The authors found that, during the study period, children were less likely to be in the custody of HIV-infected fathers, older parents, and parents living without other adults than of HIV-infected mothers, younger parents, or parents living with other adults. When their parents lost custody, children often lived with extended family members, such as grandparents.
In a related analysis using the HCSUS data set, researchers examined rates and predictors of guardianship planning and preferred guardians (Cowgill et al., February 2007). The authors found that slightly less than 30 percent of the unmarried parents had prepared legal documentation of a guardianship plan for their children. Twelve percent of parents had not identified a guardian; 6 percent had, but had not discussed their preference with the guardian; 53 percent reported their preferred guardian had agreed but that no legal document formalized the agreement; and 28 percent had prepared legal documentation of their guardianship plan. Parents who were in poorer health and parents living without other adults were more likely to have completed the guardianship planning process.
Figure 2 identifies the guardian preferences of parents in the study. Other biological parents, grandparents, and other relatives were most often identified as the guardian of choice.
The authors provided several potential explanations for why HIV-infected parents did not have a formal guardianship plan for their children. Some parents may not have felt it was necessary to have a legal document for a guardian who was already a family member, like a grandmother or aunt.

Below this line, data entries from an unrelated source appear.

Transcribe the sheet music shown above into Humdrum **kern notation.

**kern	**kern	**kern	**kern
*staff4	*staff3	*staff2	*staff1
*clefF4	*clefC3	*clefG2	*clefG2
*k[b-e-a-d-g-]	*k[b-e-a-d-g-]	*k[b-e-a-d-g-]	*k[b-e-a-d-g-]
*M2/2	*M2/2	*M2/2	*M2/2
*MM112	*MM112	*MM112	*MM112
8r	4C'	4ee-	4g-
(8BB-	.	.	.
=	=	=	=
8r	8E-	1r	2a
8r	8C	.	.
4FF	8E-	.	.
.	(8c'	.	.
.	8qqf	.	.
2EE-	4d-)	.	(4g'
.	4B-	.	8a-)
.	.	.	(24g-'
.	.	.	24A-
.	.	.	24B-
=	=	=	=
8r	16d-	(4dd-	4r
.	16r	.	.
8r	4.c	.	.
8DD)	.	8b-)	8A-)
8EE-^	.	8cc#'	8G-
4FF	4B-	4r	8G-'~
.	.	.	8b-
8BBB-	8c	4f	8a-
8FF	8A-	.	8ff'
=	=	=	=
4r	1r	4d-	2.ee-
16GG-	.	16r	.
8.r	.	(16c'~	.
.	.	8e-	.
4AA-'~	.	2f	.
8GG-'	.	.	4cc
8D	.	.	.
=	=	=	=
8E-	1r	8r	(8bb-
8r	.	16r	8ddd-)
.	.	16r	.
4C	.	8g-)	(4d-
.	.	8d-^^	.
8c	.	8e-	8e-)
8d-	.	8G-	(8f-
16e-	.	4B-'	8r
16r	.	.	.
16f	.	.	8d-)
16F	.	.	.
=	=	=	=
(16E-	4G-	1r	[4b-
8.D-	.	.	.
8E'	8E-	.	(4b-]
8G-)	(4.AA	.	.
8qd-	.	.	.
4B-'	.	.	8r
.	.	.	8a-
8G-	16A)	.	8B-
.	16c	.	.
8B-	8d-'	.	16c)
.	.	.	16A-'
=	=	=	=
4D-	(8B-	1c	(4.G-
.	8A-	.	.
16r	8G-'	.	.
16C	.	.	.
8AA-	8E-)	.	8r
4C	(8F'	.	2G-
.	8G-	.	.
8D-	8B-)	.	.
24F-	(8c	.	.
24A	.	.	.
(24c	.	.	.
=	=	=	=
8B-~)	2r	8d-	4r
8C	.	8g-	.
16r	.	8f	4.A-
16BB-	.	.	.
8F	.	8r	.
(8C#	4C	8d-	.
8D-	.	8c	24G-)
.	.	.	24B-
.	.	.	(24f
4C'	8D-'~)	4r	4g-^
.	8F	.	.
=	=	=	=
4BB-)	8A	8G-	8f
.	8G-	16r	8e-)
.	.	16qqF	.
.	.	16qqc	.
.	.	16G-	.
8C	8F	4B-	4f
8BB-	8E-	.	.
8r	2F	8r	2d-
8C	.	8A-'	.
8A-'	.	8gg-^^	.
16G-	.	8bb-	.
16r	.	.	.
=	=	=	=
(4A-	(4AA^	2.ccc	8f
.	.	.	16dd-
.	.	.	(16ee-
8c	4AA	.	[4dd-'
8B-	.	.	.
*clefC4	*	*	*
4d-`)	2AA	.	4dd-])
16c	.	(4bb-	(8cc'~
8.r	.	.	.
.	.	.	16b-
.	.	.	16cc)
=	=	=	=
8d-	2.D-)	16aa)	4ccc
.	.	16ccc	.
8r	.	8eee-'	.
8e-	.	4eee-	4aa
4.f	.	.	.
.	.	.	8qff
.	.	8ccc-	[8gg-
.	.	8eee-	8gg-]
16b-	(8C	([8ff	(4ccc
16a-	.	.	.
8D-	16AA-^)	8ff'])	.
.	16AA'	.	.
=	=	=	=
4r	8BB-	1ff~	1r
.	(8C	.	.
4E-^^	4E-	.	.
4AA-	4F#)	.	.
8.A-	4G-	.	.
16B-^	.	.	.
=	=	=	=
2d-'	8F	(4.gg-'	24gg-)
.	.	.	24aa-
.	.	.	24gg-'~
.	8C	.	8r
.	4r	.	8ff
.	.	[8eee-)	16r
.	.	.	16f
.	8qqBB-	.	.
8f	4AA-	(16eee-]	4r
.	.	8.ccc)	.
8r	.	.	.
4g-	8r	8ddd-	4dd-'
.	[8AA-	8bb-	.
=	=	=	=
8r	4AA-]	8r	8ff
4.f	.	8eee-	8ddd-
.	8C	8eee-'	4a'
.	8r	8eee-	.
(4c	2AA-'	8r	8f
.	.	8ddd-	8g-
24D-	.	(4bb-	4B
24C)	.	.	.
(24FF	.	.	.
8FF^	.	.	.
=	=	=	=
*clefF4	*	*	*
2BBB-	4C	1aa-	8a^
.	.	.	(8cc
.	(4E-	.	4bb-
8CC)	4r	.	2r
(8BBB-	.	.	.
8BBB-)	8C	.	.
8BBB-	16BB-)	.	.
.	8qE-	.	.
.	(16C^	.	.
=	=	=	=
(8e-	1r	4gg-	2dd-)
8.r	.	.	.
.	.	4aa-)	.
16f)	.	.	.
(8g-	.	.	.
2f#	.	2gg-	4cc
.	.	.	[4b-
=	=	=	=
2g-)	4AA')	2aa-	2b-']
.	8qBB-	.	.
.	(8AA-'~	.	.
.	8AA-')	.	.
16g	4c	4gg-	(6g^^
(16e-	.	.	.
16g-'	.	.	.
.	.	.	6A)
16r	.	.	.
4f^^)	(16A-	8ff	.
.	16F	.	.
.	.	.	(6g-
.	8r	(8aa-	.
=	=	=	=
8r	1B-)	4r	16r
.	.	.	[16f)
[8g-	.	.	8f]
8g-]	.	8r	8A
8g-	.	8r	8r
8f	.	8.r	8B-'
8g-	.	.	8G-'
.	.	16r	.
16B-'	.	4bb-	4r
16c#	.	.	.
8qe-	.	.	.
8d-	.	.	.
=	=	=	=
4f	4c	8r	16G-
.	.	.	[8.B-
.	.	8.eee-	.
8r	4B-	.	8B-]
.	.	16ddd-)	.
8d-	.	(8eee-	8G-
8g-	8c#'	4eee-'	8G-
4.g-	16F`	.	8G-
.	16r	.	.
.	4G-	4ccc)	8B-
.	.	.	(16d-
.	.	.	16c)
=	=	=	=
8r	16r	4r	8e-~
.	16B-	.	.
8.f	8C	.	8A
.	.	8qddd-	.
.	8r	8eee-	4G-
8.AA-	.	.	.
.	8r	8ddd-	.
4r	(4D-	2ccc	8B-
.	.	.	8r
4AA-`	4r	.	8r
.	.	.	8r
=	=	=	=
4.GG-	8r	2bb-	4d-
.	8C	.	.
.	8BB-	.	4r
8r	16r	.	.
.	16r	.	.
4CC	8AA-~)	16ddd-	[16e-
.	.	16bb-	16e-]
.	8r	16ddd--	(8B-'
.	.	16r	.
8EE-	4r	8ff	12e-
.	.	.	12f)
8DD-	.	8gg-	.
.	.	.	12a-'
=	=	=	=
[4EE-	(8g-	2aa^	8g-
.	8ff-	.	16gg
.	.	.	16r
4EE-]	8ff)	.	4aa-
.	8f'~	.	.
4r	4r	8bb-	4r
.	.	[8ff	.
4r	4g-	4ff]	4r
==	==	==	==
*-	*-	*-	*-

Other parents may have had difficulty finding someone willing to accept legal responsibility for their children. Additionally, HIV-related stigma, depression, distrust, and/or lack of understanding of the legal system may have contributed to parents' not having a formal guardianship plan in place.
Study authors recommended a number of interventions to assist HIV-infected parents and their children to better cope with the illness. For example, clinicians may be able to support and guide HIV-infected parents in deciding whether, when, and how to disclose their infection to their children. Clinicians are also in an excellent position to address misconceptions parents and other family members have about the transmission of HIV that could interfere with family inter-actions. Pediatricians and others taking care of children may be able to offer counseling or referrals to assist parents with child custody issues and for guardianship planning.
Researchers suggest a need for effective interventions to reduce HIV stigma and to support families coping with its harmful effects. Skill-building (through, for example, mock role-playing with HIV-positive individuals) holds promise in reducing HIV stigma. Support groups for children of HIV-infected parents would enable children to discuss their family situation in an accepting context. By connecting children with similar peers and families, support groups may help to reduce isolation and loneliness among children of parents with HIV. Media campaigns about HIV/AIDS could incorporate information to address the myths that continue to exist about how HIV is transmitted.